*** EXCERPT PROVIDED ***

Mar'lie claimed the job destruction was necessary to overcome the bad debts held by the four banks. When asked by reporters how much credit the banks had extended to the Suharto children, executive director Robby Djohan said: "Everything is still unclear. I might be giving a rash answer if these were disclosed now. Also from a legal aspect, it is not clear if credit figures may be disclosed or not."
The bank mergers and job cuts are in line with the demands of the International Monetary Fund.
Guest workers recently held a rally in Hong Kong to protest against moves to cut the minimum wage by 20 percent, a move that would affect more than 170,000 workers. The minimum wage is already meagre by Hong Kong standards and further cuts will mean financial hardship.
During the rally some 400 workers, mainly Filipino maids, attracted support from onlookers. The protesters placed banners across the road stating: "No to wage cuts. Protect workers rights."
Delores Balladares, vice president of the United Filipinos, addressed thousands of workers spending their day off in a downtown park. She said foreign workers were being treated as second class citizens and were becoming more vulnerable as recession and unemployment grows in Hong Kong.
Rosalyn Magbanua, 37, of Iloilo, who has been working in Hong Kong for seven months, said she and her farmer husband would not be able to afford tuition for her five children, aged between 5 and 16, if her wages were cut. She also has to repay a loan of 47,000 pesos she borrowed to pay agency and government fees to get a job in Hong Kong.

***

> _PROBLEMS TO WORK ON_:
• a. According to the news excerpt, how many workers would the proposed minimum wage cut in Hong Kong affect?
• b. Translate this sentence from the news excerpt into Spanish: "The bank mergers and job cuts are in line with the demands of the International Monetary Fund."
• c. Rewrite the news excerpt from "During the rally" to "job in Hong Kong.", putting "demonstration" wherever "rally" appears.
The stored entries that follow are not needed.

*** RECORD SET ***

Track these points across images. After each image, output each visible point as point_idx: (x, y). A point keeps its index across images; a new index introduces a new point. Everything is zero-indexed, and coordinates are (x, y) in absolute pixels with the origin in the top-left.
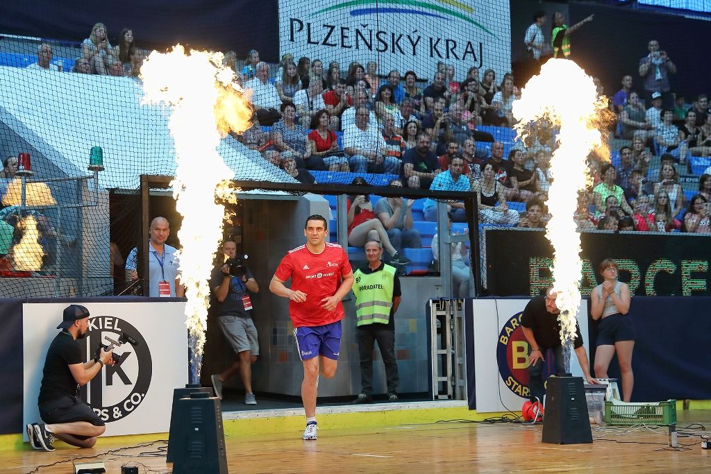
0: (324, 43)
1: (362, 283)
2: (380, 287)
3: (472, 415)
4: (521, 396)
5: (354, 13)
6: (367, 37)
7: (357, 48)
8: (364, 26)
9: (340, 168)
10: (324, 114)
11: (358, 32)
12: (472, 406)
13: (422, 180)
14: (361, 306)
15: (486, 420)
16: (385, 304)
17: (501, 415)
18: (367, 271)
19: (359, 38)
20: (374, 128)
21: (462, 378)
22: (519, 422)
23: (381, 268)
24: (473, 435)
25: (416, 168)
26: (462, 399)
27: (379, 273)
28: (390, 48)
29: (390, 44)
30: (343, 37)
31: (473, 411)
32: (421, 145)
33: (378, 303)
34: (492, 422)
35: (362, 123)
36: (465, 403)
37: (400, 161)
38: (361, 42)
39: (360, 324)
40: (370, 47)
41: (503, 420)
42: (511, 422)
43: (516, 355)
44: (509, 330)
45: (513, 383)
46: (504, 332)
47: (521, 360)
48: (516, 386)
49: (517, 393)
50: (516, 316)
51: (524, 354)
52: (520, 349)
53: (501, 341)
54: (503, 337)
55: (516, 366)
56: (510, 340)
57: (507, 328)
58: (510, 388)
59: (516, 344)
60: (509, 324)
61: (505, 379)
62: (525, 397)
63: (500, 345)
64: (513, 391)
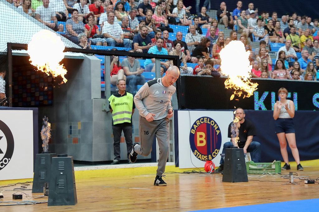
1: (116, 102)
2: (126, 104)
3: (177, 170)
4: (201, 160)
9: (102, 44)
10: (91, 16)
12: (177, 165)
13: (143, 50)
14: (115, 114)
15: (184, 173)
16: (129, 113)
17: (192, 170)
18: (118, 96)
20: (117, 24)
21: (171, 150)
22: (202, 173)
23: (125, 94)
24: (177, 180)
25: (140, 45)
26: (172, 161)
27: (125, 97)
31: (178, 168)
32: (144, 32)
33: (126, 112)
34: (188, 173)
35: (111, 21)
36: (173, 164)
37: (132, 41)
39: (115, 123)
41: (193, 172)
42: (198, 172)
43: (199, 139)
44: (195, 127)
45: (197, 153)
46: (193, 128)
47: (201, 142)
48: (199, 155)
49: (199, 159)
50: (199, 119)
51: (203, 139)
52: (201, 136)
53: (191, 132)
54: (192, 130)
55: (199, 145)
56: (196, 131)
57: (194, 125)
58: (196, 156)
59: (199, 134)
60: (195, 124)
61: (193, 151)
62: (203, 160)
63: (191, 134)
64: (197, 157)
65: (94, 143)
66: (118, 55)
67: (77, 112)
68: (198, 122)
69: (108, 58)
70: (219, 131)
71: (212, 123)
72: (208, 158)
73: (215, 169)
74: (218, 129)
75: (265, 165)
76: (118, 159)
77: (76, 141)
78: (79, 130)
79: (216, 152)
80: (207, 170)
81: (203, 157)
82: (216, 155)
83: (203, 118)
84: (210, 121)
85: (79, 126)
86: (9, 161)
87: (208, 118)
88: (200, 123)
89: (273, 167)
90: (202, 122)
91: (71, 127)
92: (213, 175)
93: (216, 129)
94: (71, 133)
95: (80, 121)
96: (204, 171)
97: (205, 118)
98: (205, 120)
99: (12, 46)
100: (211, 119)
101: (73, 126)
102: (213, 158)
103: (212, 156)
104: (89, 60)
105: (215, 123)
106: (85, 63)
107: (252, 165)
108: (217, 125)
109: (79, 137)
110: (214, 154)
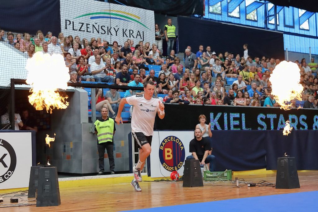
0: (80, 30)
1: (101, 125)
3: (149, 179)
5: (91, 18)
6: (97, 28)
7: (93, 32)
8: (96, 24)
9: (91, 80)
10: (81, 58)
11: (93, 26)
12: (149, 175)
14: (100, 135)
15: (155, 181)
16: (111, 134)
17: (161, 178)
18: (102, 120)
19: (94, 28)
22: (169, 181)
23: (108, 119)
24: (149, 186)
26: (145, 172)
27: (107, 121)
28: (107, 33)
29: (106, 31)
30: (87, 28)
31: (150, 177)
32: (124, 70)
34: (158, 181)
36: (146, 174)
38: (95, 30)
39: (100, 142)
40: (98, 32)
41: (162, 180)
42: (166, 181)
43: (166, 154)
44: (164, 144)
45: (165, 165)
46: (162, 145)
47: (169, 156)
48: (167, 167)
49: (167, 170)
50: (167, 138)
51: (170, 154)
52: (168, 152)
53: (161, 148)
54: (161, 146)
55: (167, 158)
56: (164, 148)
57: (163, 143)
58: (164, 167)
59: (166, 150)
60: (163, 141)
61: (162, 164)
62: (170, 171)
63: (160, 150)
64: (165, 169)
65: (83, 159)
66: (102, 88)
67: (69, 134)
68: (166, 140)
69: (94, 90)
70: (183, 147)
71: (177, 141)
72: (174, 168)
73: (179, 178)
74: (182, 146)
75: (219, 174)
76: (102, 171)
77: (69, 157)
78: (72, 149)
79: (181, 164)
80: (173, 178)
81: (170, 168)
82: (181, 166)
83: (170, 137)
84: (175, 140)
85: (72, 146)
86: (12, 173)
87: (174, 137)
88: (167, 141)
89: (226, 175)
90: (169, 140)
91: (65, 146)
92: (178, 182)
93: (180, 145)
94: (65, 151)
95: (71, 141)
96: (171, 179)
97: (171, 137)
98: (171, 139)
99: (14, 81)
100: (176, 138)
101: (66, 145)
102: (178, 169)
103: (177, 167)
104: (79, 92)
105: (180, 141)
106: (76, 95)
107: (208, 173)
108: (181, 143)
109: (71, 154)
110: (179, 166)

***

> _EXPECTED RESULTS_:
• a. More than 170,000 workers.

• b. Las fusiones bancarias y los recortes de empleo están en consonancia con las exigencias del Fondo Monetario Internacional.

• c.
During the demonstration some 400 workers, mainly Filipino maids, attracted support from onlookers. The protesters placed banners across the road stating: "No to wage cuts. Protect workers rights."
Delores Balladares, vice president of the United Filipinos, addressed thousands of workers spending their day off in a downtown park. She said foreign workers were being treated as second class citizens and were becoming more vulnerable as recession and unemployment grows in Hong Kong.
Rosalyn Magbanua, 37, of Iloilo, who has been working in Hong Kong for seven months, said she and her farmer husband would not be able to afford tuition for her five children, aged between 5 and 16, if her wages were cut. She also has to repay a loan of 47,000 pesos she borrowed to pay agency and government fees to get a job in Hong Kong.